To keep up connections with the students, teachers also head out to stations and communities, to meet the kids at their home bases.
“The kids come running out the door and down the driveway,” Ms Wilson says.
“They treat us so beautifully, it’s a real luxury to have. Even our community families who don’t have a lot make us feel really welcome.”
ABOUT 50 per cent of the students are taught by a governess, while parents make up the rest of the teachers.
While there are benefits to being the home teacher, some parents find it difficult to change between being mum and being teacher.
To make it easier on parents, the school does whole-school projects each term. The level of learning about the topic varies depending on the year, but it allows students to learn together — and parents are only required to learn one extra topic.
In the Inskip family, mum Emma has to learn the curriculum for her 11-year-old daughter Mackenzie and her seven-year-old son Kurtis.
The family is from Lajamanu where the parents work in road crews. Ms Inskip says she’s seen her kids “improve in leaps and bounds” since joining the Katherine School of the Air, although it hasn’t come without its difficulties.
It took the family four months to get their own internet connection and there are always little problems, but overall, Ms Inskip is really impressed by how well the kids are learning.

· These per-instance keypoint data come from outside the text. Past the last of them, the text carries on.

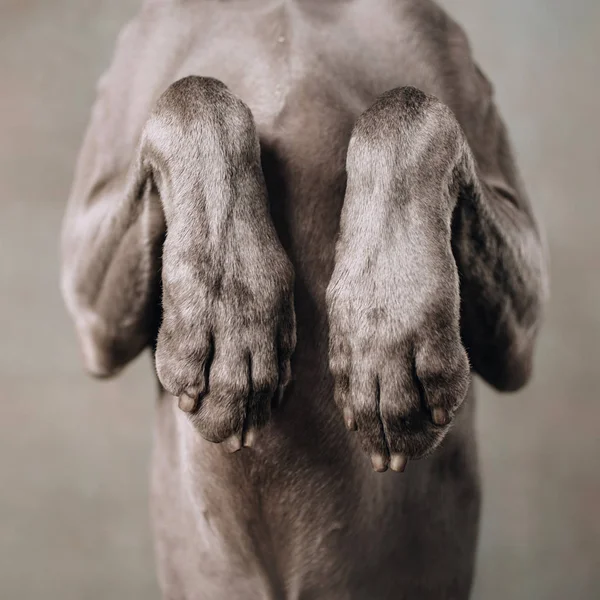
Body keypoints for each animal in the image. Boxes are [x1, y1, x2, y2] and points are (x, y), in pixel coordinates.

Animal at [59, 2, 548, 596]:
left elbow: (410, 108)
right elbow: (191, 93)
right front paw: (231, 325)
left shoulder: (521, 323)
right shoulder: (92, 310)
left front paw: (386, 336)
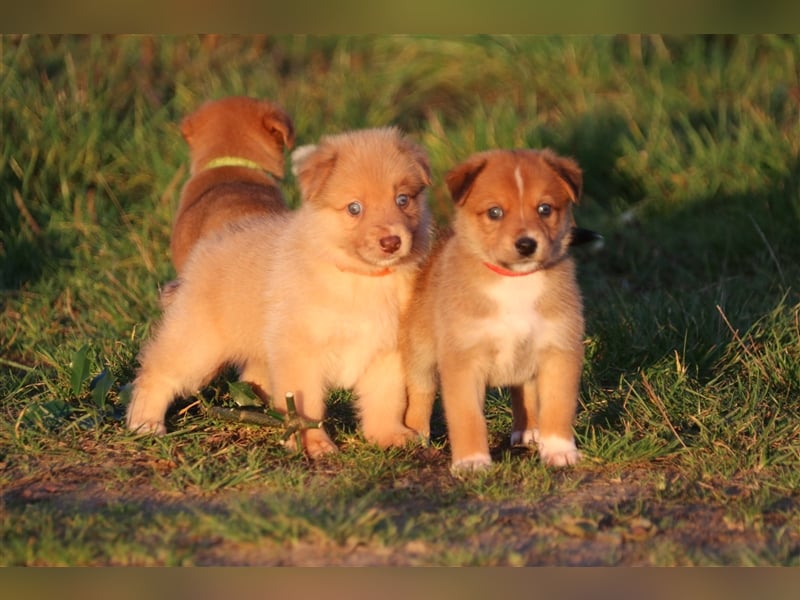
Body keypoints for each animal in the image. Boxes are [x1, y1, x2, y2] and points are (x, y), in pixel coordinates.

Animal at [126, 125, 432, 454]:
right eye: (354, 208)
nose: (391, 242)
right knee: (156, 372)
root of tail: (208, 247)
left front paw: (389, 436)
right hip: (198, 345)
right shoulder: (301, 352)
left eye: (403, 200)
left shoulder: (386, 350)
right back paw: (144, 423)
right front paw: (312, 445)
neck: (361, 278)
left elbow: (385, 400)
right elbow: (307, 407)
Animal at [404, 148, 584, 472]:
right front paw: (472, 461)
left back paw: (529, 432)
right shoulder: (463, 361)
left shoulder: (559, 350)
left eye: (545, 209)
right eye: (495, 212)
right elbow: (467, 418)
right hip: (420, 354)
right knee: (420, 395)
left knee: (524, 393)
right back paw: (415, 436)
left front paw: (559, 451)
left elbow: (558, 407)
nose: (526, 244)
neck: (515, 282)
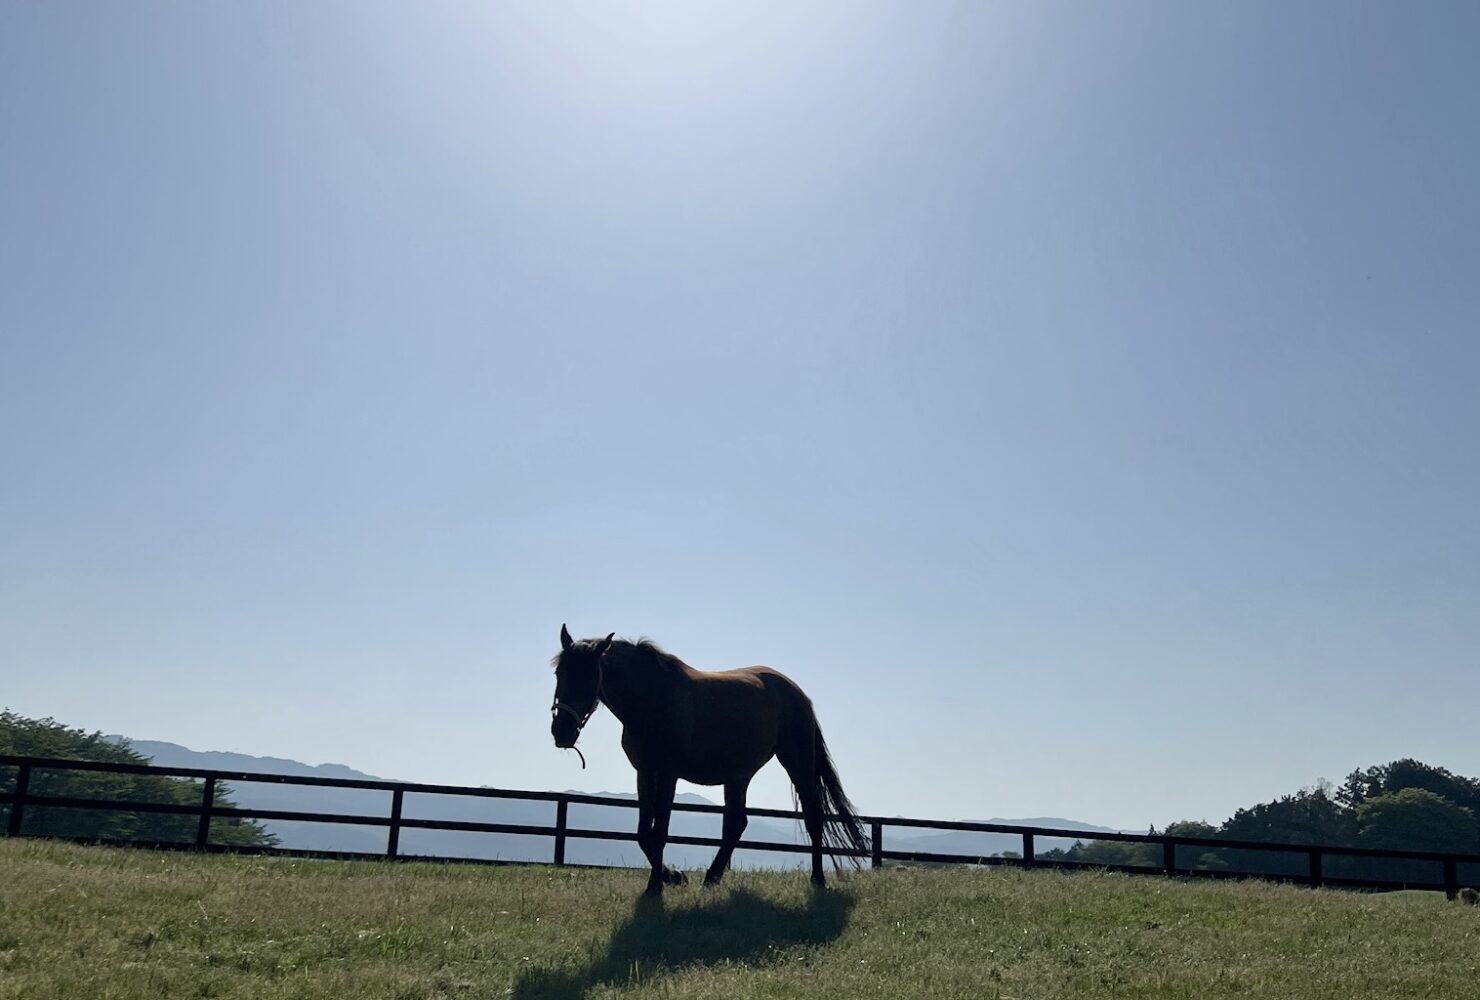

“It’s been brilliant,” she says.
“There’s so much support — we’re seeing the teachers everyday and I get to spend all day with the kids and really see where they’re at with their learning.”
Homework is one difficulty the family has, given all the schoolwork is done at home.
“Sometimes its hard to have the separation of mum and teacher,” she says.
FOR Buffy Anderson, education is the path her children need to have a good life.
She’s determined to do her best by them, and so is teaching them the best she can. Along the way, she’s learning things she herself was never taught.
The Katherine School of the Air is a learning experience for all, and Buffy is adamant she’ll provide the best education she can for her kids.
This term’s project is rocks, and one of the assignments is to use playdoh to create the different layers of the earth.
Coming from a community with no power during the day, Buffy asks to make the modelling clay at the school.
“It’s a little difficult to make on a campfire,” she laughs. It is just one hardship on the way to providing her kids a good education, but Buffy isn’t going to let them down.
Neither will the Katherine School of the Air.